Changes to unemployment benefits as of Friday 1st November

Changes to unemployment benefits as of Friday 1st November - New measures which are part of the reform to unemployment benefits in France will come into effect on Friday November 1st. Here are the following changes reported.

Indemnities will be calculated differently with six months of work required over the last 24 months in order be entitled to benefits. This has increased compared to the current four-month period over the last 28. The exception to this will be for over 53-year old’s where the reference period will remain 36 months.

As a result, the minimum duration of compensation also increases from four to six months. The maximum duration remains two years for those under 53 years, two and a half years for the 53-55 years and three years for the over 55 years.

Until now, if a job-seeker worked for a minimum of one month (or 150 hours), their indemnity period was extended all the same. From now on, it will also take at least six months to benefit, which in practice amounts to removing the principle of renewing rights.

Created in 2014, renewals today represent a quarter of the opening of rights. These include young people who multiply short-term contracts (fixed-term or temporary assignment of less than one month), often with the same employer who re-employs them. According to Unédic, the measure will lead to a reduction of 30,000 the monthly number of rights openings.

All rights opened and associated with a contract end date prior to November 1, mainly renewals, will remain on the previous regulations.

A reduction of compensation for high income. Employees who had an income of more than 4,500 euros gross per month (about 3,500 euros net) will see their compensation reduced by 30% from the 7th month, with a minimum of 2,261 euros net monthly. The ceiling for maximum compensation will remain at € 6,615 net.

The first affected, will be recipients who lost their job after November 1st. Employees aged 57 or over will not be affected by the measure.

According to Unédic, job-seekers who lost a salary above 4,500 euros represent about 4% of the beneficiaries receiving compensation. From the end of 2020, the reduction would affect each month from 1 000 to 2 000 people.

Resignation rights and independent workers. Macron's campaign promise, unemployment compensation will be open to those who resign after having worked in the same company for the last five years and having a project of professional reconversion or creation / takeover of a company. Before resigning, the employee will have to ask for a professional development advice (CEP) and then send a joint commission (unions / employers) a request for certification "of the real and serious character" of his project. It will examine in particular "the relevance of the identified training" and its employment prospects or, for a company, the "financing needs" and the "technical and human means" envisaged.

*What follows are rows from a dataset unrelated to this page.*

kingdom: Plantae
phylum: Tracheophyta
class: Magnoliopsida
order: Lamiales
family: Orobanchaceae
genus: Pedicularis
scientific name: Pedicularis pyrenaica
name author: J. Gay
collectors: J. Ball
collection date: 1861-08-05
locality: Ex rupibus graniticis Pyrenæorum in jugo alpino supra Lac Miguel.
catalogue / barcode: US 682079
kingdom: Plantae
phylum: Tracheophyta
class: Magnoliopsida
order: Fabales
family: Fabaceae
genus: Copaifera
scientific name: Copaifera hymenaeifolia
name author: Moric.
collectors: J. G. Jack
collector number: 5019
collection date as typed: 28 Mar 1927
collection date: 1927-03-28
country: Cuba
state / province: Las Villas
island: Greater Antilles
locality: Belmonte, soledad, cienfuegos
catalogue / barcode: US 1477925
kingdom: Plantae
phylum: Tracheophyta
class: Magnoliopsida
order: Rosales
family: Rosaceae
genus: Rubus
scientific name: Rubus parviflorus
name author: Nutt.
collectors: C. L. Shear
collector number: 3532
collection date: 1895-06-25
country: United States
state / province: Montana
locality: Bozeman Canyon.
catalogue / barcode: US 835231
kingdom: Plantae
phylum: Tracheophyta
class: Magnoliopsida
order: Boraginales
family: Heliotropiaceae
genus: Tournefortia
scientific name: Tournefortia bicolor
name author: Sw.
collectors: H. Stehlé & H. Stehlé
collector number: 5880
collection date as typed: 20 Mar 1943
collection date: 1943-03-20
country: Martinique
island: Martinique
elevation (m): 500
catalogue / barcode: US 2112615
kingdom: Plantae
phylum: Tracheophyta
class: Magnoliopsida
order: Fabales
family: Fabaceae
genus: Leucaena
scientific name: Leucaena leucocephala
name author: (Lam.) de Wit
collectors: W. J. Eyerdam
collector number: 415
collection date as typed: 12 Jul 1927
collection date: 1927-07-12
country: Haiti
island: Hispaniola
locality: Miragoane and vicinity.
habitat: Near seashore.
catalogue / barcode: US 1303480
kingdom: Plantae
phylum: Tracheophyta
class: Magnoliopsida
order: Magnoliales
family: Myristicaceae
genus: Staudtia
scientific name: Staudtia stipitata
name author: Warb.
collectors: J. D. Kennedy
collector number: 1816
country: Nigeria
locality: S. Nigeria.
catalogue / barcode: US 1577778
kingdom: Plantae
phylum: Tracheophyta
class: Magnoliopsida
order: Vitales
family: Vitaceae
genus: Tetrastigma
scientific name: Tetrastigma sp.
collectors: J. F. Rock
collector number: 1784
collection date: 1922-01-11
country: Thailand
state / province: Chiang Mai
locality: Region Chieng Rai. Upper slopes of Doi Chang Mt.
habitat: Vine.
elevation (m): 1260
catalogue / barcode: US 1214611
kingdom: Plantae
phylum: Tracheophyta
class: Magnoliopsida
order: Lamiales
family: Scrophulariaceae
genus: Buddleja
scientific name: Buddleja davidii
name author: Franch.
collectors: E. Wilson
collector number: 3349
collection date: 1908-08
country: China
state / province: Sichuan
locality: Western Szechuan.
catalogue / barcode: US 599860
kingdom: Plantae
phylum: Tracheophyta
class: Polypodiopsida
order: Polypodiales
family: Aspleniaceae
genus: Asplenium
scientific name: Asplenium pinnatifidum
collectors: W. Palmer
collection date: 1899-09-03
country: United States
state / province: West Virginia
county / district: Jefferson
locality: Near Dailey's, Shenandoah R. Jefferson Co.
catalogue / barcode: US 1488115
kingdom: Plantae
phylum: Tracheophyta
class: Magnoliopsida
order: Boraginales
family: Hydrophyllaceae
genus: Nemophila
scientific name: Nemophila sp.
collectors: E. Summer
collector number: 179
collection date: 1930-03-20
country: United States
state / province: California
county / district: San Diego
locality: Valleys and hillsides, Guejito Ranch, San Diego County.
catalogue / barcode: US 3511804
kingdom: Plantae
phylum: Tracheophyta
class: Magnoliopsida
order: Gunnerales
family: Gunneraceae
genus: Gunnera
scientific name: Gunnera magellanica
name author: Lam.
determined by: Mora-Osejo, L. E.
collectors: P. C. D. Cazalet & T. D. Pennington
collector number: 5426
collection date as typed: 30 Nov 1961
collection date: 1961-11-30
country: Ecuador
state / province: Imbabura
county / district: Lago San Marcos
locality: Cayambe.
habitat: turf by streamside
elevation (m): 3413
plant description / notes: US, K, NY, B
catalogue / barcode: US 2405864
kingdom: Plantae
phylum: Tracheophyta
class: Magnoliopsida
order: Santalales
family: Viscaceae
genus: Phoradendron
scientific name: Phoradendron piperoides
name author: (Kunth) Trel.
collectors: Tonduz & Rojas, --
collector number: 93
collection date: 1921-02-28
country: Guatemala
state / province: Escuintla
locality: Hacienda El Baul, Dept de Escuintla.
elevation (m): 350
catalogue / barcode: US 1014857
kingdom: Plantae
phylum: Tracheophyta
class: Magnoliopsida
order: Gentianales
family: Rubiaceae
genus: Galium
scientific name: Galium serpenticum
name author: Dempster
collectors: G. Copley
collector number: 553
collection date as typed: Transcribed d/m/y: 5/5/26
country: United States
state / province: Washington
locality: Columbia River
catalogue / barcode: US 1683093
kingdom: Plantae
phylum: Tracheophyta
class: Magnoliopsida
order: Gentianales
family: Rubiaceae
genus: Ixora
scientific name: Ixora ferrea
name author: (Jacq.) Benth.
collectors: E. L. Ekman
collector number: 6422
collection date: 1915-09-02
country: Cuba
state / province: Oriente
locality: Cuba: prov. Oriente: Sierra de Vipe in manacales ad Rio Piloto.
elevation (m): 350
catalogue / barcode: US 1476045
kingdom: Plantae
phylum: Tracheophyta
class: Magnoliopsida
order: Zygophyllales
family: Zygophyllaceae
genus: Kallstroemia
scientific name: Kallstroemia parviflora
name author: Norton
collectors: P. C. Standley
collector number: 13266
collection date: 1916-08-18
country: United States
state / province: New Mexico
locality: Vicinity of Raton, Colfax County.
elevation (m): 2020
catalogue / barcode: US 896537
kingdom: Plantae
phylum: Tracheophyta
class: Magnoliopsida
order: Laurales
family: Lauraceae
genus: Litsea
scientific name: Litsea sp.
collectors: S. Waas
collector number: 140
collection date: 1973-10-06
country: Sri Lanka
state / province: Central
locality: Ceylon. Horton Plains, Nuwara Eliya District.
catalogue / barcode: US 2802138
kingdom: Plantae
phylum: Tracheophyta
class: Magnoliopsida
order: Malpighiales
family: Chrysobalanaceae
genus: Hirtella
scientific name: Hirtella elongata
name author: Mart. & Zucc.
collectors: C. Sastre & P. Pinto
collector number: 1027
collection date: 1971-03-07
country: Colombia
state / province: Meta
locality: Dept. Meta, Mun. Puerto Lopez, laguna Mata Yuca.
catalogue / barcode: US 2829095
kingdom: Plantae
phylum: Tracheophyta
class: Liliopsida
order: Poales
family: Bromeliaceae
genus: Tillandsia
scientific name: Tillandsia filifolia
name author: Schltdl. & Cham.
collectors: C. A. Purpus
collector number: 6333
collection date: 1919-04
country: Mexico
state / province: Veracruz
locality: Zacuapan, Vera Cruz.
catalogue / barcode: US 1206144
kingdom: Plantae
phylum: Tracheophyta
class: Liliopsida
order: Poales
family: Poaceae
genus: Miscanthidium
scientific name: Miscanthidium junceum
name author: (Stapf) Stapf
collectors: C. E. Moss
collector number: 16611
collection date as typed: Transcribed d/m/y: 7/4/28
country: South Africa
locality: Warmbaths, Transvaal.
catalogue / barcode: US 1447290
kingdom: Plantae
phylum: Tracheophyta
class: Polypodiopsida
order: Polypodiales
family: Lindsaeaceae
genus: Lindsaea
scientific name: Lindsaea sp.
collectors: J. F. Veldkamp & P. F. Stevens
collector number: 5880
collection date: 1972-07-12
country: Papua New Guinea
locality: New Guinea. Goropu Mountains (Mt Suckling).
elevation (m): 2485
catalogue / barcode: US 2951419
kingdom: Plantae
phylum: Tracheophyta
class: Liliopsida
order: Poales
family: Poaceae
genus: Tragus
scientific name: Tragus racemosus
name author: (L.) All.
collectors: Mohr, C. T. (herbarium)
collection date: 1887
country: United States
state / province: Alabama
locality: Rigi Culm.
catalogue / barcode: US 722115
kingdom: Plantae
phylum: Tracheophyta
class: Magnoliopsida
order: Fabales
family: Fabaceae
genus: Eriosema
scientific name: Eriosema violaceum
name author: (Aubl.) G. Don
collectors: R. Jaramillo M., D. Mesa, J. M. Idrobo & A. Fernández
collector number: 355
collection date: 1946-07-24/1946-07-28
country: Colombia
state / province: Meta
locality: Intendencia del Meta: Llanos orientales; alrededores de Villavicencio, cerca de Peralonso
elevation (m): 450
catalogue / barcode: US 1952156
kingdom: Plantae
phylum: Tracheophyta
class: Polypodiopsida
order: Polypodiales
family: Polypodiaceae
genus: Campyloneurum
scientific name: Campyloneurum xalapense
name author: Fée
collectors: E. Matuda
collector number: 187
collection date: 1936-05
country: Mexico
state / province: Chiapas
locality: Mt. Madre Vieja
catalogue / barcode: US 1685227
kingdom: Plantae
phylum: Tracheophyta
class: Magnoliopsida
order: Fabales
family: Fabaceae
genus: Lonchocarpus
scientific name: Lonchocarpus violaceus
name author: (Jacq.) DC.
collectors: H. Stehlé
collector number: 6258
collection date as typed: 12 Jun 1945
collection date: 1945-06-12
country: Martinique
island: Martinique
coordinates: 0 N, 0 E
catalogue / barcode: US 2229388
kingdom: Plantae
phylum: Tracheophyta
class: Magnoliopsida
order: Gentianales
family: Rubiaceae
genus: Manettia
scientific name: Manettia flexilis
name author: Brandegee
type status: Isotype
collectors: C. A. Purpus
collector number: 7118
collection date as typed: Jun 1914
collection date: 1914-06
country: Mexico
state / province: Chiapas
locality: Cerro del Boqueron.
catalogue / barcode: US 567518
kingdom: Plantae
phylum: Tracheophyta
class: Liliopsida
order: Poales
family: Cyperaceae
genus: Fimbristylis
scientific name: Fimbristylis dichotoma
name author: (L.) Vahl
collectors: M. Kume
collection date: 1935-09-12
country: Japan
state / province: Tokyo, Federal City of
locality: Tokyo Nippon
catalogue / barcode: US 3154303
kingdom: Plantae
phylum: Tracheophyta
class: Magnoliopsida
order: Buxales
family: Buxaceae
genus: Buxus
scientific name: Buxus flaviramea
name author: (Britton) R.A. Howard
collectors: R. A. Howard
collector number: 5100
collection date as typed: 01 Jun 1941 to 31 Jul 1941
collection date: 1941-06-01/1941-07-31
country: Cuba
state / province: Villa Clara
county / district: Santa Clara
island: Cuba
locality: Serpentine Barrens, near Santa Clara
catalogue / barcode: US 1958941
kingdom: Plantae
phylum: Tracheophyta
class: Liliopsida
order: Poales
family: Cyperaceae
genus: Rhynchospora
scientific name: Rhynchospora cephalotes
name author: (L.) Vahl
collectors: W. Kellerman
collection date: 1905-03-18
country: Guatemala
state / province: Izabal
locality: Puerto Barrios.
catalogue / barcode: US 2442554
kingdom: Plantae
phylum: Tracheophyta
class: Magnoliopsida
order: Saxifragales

Once the certificate has been obtained, the employee will have six months to submit an application for an allowance to Pôle emploi, who will be in charge of controlling the actual implementation of the project. The self-employed will benefit from a lump sum allowance (800 euros per month for six months) in case of liquidation. The professional activity must have generated a minimum income of 10,000 euros per year over the last two years before liquidation.